L’escalade militaire au Moyen-Orient vient de propulser les cours du pétrole à des niveaux inédits depuis plus d’un an. Le baril de Brent a franchi vendredi la barre des 93,86 dollars, enregistrant une progression de près de 10 % sur la semaine. Il s’agit de son plus haut niveau depuis avril 2024. De son côté, le West Texas Intermediate a bondi de plus de 13 % pour s’établir à 91,88 dollars les 159 litres, au moment de la mise sous presse. Les différentes progressions marquent la plus forte hausse hebdomadaire depuis la semaine du 3 avril 2020, au plus fort de la pandémie de Covid-19. Avant le déclenchement des hostilités, le baril évoluait autour de 72,50 dollars. La hausse dépasse donc les 25 % en quelques jours.
Le spectre de l’arrêt des extractions
L’envolée observée s’explique par des perturbations concrètes sur le terrain. Le Koweït a commencé à réduire sa production sur certains gisements, faute d’espace de stockage disponible. Par ailleurs, les capacités de stockage en Arabie saoudite et aux Émirats arabes unis pourraient être saturées d’ici vingt jours, selon les estimations des consultants spécialisés. Si cette situation devait se confirmer, les plus grands producteurs mondiaux seraient contraints d’interrompre l’extraction, une opération coûteuse et longue à inverser. Qui plus est, le ministre de l’Énergie du Qatar a prévenu que si la guerre se poursuivait, tous les exportateurs du Golfe pourraient cesser leur production en quelques semaines, entraînant un baril à 150 dollars. Le Qatar représente à lui seul 20 % des exportations mondiales de gaz naturel liquéfié.
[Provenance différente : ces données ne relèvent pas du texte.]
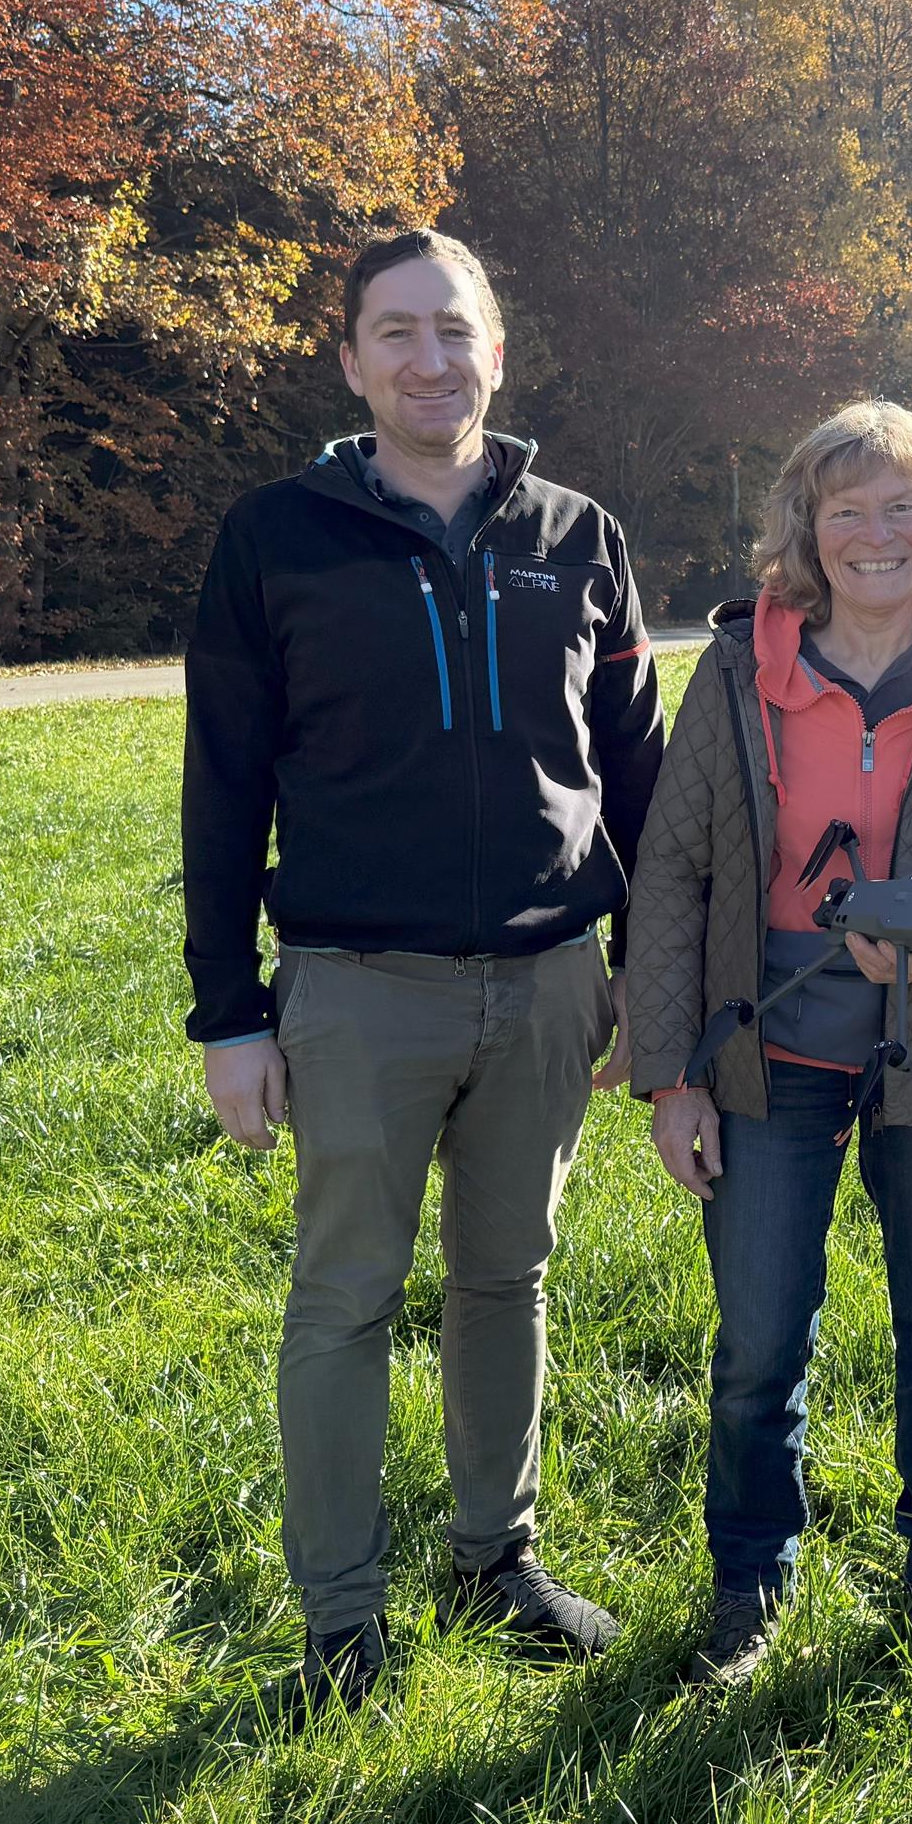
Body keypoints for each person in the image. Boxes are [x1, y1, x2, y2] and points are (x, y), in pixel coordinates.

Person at [181, 228, 664, 1714]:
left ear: (496, 353)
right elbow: (223, 783)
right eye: (395, 331)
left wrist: (648, 968)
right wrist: (228, 1013)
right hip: (355, 985)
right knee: (346, 1297)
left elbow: (642, 771)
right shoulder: (277, 537)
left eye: (454, 329)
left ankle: (494, 1560)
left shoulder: (578, 534)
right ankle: (341, 1620)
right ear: (349, 361)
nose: (428, 358)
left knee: (506, 1279)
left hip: (549, 981)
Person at [624, 402, 912, 1686]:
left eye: (901, 504)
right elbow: (672, 874)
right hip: (765, 1044)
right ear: (807, 529)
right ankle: (750, 1585)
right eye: (846, 509)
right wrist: (671, 1075)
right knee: (759, 1338)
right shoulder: (738, 671)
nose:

La situation se complique davantage avec les menaces pesant sur le détroit d’Ormuz, passage stratégique par lequel transite environ un cinquième du pétrole et du gaz naturel liquéfié mondiaux. Le Corps des gardiens de la révolution islamique iranien a menacé de s’en prendre à tout pétrolier occidental tentant d’emprunter cette voie. Depuis le début des frappes contre l’Iran le 28 février, au moins neuf navires ont été attaqués dans le Golfe. D’après les données disponibles, pas moins de 600 navires se trouvent actuellement dans la zone, dont 195 pétroliers et 15 méthaniers. En dépit des annonces de l’administration américaine proposant une escorte militaire et une assurance aux navires, le marché reste sceptique. Les investisseurs redoutent une perturbation prolongée des approvisionnements.
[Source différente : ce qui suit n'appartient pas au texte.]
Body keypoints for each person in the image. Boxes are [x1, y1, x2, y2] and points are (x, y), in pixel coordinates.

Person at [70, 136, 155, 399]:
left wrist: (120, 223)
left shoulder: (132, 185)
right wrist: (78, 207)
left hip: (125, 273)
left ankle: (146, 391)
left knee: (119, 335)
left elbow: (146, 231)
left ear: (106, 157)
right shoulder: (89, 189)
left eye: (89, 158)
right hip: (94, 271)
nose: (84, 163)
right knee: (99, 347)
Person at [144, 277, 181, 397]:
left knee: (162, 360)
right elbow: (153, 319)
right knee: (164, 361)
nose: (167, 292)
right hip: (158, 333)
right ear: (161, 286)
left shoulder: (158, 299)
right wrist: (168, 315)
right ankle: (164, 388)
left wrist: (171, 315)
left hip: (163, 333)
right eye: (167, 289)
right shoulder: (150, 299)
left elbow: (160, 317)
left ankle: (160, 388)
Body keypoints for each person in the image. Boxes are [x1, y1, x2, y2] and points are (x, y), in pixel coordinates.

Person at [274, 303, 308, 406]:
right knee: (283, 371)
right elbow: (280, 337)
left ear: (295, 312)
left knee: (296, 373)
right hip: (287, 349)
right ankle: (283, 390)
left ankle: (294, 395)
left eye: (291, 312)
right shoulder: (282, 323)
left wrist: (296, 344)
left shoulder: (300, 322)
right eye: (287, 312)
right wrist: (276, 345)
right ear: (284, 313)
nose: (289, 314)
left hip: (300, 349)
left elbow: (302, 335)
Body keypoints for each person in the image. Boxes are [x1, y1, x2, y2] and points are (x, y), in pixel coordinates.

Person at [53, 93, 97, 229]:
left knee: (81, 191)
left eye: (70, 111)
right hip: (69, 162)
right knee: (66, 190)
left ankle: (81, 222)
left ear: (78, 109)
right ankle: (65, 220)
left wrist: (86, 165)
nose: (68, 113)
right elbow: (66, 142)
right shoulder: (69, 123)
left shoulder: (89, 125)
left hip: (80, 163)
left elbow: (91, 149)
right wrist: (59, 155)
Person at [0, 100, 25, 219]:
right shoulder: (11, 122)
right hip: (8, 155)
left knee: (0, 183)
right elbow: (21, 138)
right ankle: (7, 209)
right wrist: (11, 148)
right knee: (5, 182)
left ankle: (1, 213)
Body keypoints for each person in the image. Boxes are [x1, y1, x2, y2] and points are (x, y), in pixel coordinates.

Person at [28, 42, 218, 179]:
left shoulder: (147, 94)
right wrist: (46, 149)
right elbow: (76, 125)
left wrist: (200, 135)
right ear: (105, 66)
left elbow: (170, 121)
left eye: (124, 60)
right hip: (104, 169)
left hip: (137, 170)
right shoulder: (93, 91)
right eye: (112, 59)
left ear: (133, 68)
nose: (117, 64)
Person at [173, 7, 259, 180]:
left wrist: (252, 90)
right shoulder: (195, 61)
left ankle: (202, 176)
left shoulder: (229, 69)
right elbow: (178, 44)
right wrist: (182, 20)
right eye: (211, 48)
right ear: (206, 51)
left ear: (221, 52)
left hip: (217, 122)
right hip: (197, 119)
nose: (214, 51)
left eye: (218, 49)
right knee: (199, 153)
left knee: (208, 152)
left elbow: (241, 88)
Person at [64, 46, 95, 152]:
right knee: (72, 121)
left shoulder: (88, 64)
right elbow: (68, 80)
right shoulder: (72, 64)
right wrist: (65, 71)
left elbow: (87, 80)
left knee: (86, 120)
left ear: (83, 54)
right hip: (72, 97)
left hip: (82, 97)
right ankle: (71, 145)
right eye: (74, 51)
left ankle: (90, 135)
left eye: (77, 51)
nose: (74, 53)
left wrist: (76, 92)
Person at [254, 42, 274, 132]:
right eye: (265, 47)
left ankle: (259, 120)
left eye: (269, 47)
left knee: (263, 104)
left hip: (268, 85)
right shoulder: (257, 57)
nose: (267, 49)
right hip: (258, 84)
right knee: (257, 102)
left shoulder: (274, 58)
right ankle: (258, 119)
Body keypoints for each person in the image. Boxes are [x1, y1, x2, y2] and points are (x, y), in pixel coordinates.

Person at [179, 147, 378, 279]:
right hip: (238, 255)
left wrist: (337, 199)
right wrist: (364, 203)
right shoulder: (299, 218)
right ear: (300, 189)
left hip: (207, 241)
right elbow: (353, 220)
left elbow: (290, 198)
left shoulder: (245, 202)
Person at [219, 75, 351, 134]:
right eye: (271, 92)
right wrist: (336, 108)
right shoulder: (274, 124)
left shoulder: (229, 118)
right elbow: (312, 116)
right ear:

Vers un baril à 150 dollars ? L’avertissement du Qatar
D’autre part, le Qatar a prévenu que même en cas d’arrêt immédiat du conflit, la reprise complète des exportations de GNL prendrait des semaines, voire des mois. Un terminal majeur a été endommagé par une frappe de drone iranienne, compromettant les capacités d’exportation de l’émirat. Par conséquent, les prix du gaz ont grimpé sur les marchés européens et britanniques. La Grande-Bretagne ne dépend du Qatar que pour 2 % de son approvisionnement total en gaz, mais les prix ont atteint leur plus haut niveau depuis trois ans. Cette flambée s’explique par la crainte d’une concurrence accrue entre acheteurs européens et asiatiques pour les cargaisons disponibles.
Cette flambée des prix de l’énergie n’est pas sans conséquence pour les pays importateurs d’or noir, à l’image de la Tunisie. La hausse du baril se traduit mécaniquement par un alourdissement de la facture énergétique nationale. Celle-ci pèse directement sur la balance commerciale et sur les réserves en devises. En plus de cela, l’inflation importée risque de s’accélérer, alors que le pouvoir d’achat des ménages reste fragilisé. Le renchérissement des carburants agit comme un levier sur l’ensemble des prix : transport, produits alimentaires, biens de consommation courante.